AsianScientist (Sep. 19, 2018) – In a study published in the Annals of Clinical and Translational Neurology, researchers in South Korea reported that men who quit smoking had a lower risk of contracting dementia or Alzheimer’s disease.
Smoking is strongly associated with the development of a variety of diseases, including lung cancer and neurological decline. While health authorities have campaigned for individuals to quit smoking, the benefits of smoking cessation remain unclear.
Hence, scientists at Seoul National University in South Korea performed analysis of 46,140 men aged 60 years and older from the Korean National Health Insurance System—National Health Screening Cohort, a population‐based national health screening program which ran from 2002 to 2013.

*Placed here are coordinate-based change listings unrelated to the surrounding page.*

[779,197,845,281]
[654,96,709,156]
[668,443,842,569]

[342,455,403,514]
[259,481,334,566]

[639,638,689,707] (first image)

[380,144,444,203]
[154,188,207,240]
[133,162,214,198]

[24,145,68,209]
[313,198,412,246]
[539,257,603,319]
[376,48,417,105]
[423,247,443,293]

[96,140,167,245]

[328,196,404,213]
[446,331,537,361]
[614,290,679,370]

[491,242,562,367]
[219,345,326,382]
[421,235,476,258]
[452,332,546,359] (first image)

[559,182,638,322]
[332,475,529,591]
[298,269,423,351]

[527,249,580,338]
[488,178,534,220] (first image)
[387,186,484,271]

They found that, compared with continual smokers, long-term quitters and men who had never smoked had 14 percent and 19 percent lower risks for dementia, respectively. Non-smokers also were also 18 percent less susceptible to Alzheimer’s disease compared with continual smokers. Furthermore, long-term quitters and non-smokers were 32 percent and 29 percent less likely of developing vascular dementia compared with continual smokers.
“Smoking cessation was clearly linked with a reduced dementia risk in the long term, indicating that smokers should be encouraged to quit in order to benefit from this decreased risk,” said senior author Dr. Park Sang Min of Seoul National University.
The article can be found at: Choi et al. (2018) Effect of Smoking Cessation on the Risk of Dementia: A Longitudinal Study.